◆ **REQUIREMENT**
Search the data for the string "supplies" and extract every line where it appears.

[Dataset excerpts]
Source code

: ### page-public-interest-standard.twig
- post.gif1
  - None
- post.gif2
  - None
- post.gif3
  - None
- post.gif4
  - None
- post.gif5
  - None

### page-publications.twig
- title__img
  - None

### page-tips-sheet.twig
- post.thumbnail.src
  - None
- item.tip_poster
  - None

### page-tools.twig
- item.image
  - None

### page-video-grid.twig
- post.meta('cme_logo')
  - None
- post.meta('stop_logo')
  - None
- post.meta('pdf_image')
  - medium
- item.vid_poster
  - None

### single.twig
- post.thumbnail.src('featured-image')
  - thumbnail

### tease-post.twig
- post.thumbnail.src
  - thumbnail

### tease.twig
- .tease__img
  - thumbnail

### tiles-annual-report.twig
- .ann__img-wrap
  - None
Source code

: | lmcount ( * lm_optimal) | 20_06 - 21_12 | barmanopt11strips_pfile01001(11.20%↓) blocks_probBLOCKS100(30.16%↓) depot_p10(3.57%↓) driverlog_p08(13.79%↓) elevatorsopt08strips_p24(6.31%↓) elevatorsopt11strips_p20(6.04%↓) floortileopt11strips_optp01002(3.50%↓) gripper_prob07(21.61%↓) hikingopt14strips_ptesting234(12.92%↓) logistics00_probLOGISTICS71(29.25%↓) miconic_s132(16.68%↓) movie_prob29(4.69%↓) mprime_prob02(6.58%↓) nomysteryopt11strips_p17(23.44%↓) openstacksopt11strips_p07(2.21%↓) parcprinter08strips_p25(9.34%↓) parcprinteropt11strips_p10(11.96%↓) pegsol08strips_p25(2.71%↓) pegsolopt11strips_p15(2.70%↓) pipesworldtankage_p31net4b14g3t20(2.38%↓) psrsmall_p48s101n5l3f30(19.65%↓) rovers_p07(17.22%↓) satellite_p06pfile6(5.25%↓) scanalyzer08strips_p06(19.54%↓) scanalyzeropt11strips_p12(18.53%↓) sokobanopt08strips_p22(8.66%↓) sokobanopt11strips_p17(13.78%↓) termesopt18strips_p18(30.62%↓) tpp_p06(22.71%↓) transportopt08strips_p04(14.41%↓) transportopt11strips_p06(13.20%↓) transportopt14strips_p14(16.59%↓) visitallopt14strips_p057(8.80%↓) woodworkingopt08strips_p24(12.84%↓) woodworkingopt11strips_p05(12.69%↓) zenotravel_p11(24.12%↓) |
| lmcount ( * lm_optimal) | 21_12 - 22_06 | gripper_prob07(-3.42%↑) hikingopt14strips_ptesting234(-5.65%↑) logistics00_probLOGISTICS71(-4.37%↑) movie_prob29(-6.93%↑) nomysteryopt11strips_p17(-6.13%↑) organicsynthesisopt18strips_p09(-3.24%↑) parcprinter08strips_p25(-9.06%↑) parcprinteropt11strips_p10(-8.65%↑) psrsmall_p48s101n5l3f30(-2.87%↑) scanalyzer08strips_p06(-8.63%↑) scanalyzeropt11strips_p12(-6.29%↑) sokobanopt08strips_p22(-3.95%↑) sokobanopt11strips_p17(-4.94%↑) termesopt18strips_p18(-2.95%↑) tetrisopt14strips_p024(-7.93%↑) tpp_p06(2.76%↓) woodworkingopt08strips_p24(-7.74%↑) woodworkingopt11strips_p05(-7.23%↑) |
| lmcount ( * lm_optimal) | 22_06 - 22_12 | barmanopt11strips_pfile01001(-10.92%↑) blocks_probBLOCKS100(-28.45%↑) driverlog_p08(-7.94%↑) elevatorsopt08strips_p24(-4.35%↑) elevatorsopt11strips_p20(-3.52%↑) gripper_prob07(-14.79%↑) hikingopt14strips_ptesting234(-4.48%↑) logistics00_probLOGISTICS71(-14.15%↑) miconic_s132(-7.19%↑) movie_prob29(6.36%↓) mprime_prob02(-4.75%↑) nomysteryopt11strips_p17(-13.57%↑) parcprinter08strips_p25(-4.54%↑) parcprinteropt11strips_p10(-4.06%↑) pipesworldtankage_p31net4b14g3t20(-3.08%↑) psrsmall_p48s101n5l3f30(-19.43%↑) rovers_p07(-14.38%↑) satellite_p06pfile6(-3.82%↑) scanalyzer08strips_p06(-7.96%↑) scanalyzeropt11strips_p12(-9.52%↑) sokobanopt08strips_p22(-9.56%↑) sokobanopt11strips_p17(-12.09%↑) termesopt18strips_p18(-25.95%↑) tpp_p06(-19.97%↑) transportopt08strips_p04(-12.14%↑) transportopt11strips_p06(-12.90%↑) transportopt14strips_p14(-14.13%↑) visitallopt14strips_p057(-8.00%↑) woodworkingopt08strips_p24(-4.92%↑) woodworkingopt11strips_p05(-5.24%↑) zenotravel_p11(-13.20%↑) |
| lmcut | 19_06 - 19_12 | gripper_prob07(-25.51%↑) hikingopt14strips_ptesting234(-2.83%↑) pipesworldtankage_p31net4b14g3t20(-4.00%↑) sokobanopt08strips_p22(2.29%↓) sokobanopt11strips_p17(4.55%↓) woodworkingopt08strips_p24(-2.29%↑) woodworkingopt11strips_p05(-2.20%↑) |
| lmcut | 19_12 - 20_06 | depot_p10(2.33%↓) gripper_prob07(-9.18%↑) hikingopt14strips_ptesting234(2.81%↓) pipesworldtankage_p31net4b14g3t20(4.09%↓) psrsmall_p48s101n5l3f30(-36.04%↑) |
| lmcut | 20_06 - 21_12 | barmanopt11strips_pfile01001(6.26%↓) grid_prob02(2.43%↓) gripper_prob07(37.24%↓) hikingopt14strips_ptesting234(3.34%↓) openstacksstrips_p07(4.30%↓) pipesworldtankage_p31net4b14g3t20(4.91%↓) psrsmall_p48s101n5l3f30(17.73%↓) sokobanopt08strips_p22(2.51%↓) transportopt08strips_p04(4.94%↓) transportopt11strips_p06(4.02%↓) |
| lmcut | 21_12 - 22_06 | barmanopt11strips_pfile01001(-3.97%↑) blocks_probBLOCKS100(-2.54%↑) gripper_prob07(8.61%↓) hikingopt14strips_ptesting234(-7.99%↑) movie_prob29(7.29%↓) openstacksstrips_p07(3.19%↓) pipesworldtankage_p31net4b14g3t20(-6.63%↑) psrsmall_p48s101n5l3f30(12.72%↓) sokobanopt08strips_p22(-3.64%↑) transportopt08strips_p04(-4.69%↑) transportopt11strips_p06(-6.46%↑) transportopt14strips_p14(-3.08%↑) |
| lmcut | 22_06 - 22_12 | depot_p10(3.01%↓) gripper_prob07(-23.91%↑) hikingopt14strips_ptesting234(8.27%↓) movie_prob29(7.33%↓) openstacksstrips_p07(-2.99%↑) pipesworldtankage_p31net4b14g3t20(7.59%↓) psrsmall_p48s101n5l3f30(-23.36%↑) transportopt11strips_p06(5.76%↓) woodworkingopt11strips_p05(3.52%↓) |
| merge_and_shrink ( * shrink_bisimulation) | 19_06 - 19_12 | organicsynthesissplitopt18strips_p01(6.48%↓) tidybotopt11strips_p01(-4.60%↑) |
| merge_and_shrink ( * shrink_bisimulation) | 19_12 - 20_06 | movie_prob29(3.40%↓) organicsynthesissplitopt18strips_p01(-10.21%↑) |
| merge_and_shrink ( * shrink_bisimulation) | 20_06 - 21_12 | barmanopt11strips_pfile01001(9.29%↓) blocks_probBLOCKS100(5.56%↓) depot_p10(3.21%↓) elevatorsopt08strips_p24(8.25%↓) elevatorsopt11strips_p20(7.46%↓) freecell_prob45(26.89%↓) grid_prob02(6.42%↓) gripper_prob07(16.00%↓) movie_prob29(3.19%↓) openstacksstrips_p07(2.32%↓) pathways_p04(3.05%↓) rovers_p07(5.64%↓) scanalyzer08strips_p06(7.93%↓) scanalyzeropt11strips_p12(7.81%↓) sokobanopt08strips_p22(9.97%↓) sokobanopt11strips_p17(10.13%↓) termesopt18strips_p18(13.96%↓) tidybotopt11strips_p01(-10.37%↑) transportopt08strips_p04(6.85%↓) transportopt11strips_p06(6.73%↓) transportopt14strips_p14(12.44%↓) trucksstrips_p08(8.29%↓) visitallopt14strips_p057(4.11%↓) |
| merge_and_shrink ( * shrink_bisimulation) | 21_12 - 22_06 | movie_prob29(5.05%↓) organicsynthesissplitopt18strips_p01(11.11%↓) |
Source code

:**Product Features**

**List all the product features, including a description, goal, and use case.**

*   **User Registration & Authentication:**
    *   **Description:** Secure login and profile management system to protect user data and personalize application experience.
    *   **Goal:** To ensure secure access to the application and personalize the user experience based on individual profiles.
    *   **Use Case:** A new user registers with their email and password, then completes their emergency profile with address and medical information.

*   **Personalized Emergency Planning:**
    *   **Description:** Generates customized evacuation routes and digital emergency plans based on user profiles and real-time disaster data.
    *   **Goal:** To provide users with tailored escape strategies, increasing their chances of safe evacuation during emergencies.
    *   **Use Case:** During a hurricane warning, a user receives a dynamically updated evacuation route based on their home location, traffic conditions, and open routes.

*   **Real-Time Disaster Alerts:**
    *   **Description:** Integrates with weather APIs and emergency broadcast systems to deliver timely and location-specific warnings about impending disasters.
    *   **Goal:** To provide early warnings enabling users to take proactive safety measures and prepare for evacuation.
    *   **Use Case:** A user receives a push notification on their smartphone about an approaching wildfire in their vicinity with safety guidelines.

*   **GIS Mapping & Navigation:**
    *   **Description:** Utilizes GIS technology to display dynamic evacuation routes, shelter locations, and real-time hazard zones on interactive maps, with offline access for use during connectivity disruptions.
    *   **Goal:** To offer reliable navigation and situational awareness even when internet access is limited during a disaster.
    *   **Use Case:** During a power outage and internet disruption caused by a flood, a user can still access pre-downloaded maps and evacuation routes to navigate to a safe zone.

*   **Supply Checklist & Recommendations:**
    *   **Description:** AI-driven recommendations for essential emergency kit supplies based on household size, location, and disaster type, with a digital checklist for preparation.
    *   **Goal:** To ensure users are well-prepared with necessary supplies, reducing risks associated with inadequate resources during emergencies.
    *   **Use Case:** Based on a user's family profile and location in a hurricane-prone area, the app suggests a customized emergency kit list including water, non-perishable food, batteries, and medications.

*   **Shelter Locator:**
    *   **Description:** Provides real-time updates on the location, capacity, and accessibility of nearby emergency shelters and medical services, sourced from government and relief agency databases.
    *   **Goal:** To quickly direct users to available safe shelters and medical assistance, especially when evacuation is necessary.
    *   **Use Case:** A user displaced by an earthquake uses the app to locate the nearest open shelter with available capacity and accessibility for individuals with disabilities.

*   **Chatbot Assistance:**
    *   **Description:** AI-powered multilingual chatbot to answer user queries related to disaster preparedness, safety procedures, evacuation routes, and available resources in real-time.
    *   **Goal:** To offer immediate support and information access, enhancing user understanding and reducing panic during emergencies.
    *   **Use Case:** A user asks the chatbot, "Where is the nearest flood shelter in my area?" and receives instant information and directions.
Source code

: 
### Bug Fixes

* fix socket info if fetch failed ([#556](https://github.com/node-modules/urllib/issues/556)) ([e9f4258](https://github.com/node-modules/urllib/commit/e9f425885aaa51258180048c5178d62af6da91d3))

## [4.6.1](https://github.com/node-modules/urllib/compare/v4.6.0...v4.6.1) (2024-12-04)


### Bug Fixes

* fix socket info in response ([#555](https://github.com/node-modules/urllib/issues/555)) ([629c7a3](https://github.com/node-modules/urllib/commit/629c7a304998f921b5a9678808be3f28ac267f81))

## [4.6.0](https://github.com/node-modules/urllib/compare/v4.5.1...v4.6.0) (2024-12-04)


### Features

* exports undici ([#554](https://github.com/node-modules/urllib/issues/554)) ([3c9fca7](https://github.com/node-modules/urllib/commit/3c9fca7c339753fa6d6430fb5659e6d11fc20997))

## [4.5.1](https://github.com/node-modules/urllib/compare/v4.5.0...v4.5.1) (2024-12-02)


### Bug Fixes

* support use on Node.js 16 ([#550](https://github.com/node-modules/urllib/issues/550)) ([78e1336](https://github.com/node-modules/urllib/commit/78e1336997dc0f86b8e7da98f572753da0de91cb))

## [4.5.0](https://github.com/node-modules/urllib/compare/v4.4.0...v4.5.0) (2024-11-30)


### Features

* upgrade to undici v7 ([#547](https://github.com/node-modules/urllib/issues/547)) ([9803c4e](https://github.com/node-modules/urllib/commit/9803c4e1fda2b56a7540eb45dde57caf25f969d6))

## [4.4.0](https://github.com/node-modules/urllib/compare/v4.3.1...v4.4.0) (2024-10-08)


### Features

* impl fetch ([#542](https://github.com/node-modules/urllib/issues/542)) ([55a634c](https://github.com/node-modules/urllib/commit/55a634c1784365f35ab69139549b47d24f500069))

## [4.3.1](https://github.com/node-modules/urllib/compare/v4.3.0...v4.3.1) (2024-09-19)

◆ **RESPONSE TO THIS EXERCISE**
    *   **Description:** AI-driven recommendations for essential emergency kit supplies based on household size, location, and disaster type, with a digital checklist for preparation.
    *   **Goal:** To ensure users are well-prepared with necessary supplies, reducing risks associated with inadequate resources during emergencies.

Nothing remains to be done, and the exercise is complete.